EXERCISE:
Write out the lines of the records precisely as they appear, beginning with the line containing "nejlepší cena za" and ending after the line containing "z cca 30% drobných".
*** Opening DATA UNDER STUDY ***
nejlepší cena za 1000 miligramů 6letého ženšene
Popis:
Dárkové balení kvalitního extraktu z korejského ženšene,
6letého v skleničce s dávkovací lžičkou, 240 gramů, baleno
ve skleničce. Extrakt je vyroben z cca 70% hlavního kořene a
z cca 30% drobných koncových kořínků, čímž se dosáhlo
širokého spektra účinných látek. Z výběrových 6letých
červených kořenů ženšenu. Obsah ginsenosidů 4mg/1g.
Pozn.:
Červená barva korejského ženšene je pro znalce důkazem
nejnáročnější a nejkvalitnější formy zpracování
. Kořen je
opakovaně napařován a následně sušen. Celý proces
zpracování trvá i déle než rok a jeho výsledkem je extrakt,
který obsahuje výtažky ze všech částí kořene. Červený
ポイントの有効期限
*** Closing DATA UNDER STUDY ***
*** Opening DATA UNDER STUDY ***
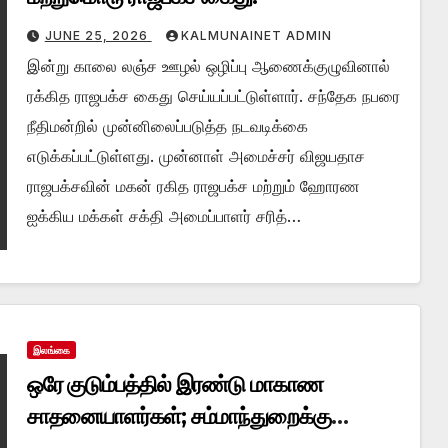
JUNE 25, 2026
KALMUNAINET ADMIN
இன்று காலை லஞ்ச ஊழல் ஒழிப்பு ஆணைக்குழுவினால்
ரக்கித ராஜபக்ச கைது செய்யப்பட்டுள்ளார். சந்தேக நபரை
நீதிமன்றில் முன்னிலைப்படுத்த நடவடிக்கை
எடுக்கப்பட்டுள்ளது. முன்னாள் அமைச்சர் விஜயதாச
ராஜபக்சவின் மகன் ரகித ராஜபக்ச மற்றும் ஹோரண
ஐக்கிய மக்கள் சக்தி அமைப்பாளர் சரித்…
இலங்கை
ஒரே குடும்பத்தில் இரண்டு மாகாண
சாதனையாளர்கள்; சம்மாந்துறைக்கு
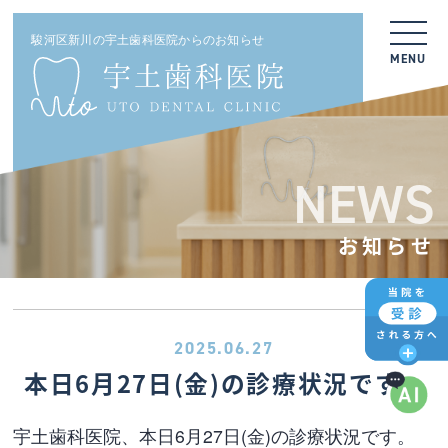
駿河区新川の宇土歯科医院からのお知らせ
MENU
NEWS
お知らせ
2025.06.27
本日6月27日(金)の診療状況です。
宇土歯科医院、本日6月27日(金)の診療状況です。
*** Closing DATA UNDER STUDY ***
SOLUTION BELOW:
nejlepší cena za 1000 miligramů 6letého ženšene
Popis:
Dárkové balení kvalitního extraktu z korejského ženšene,
6letého v skleničce s dávkovací lžičkou, 240 gramů, baleno
ve skleničce. Extrakt je vyroben z cca 70% hlavního kořene a
z cca 30% drobných koncových kořínků, čímž se dosáhlo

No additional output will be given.